2. Penal sanctions for the exaction of forced labour. In its earlier comments, the Committee observed that the national legislation examined previously provides only for pecuniary sanctions for the exaction of forced labour which should be punishable as a penal offence, with really adequate penalties. The Committee notes that the Government refers to several penal provisions, including: (i) sections 49 and 57 of Law No. 31 of 1970 amending the Penal Code; (ii) section 121 of the Penal Code prohibiting public officials or employees from forcing a worker to perform a job for the State or for any public body; and (iii) section 173 of the Penal Code, which provides for the imposition of penalties of imprisonment on anyone who threatens another person physically or damages his or her reputation or property with a view to forcing the victim to do something or to refrain from doing something.

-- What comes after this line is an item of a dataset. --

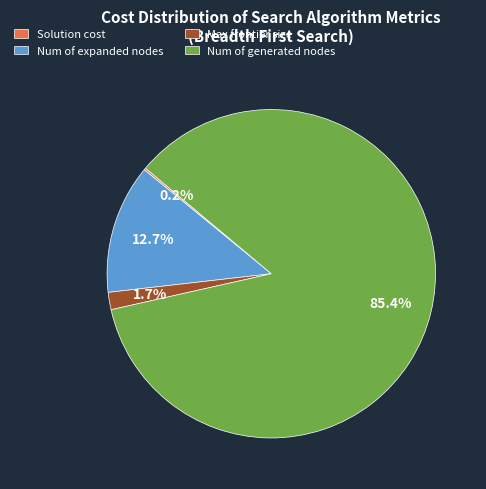

What percentage is the Max frontier size slice, to the nearest percent?

2%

The Committee also notes that under section 185 of the Penal Code the enslavement, purchase or offering of a person is punishable by a term of five years of imprisonment and a fine. The Committee requests the Government to provide information on the application in practice of the above provisions of the Penal Code, indicating the number of investigations, convictions and the penalties applied.
The Committee is raising other matters in a request addressed directly to the Government.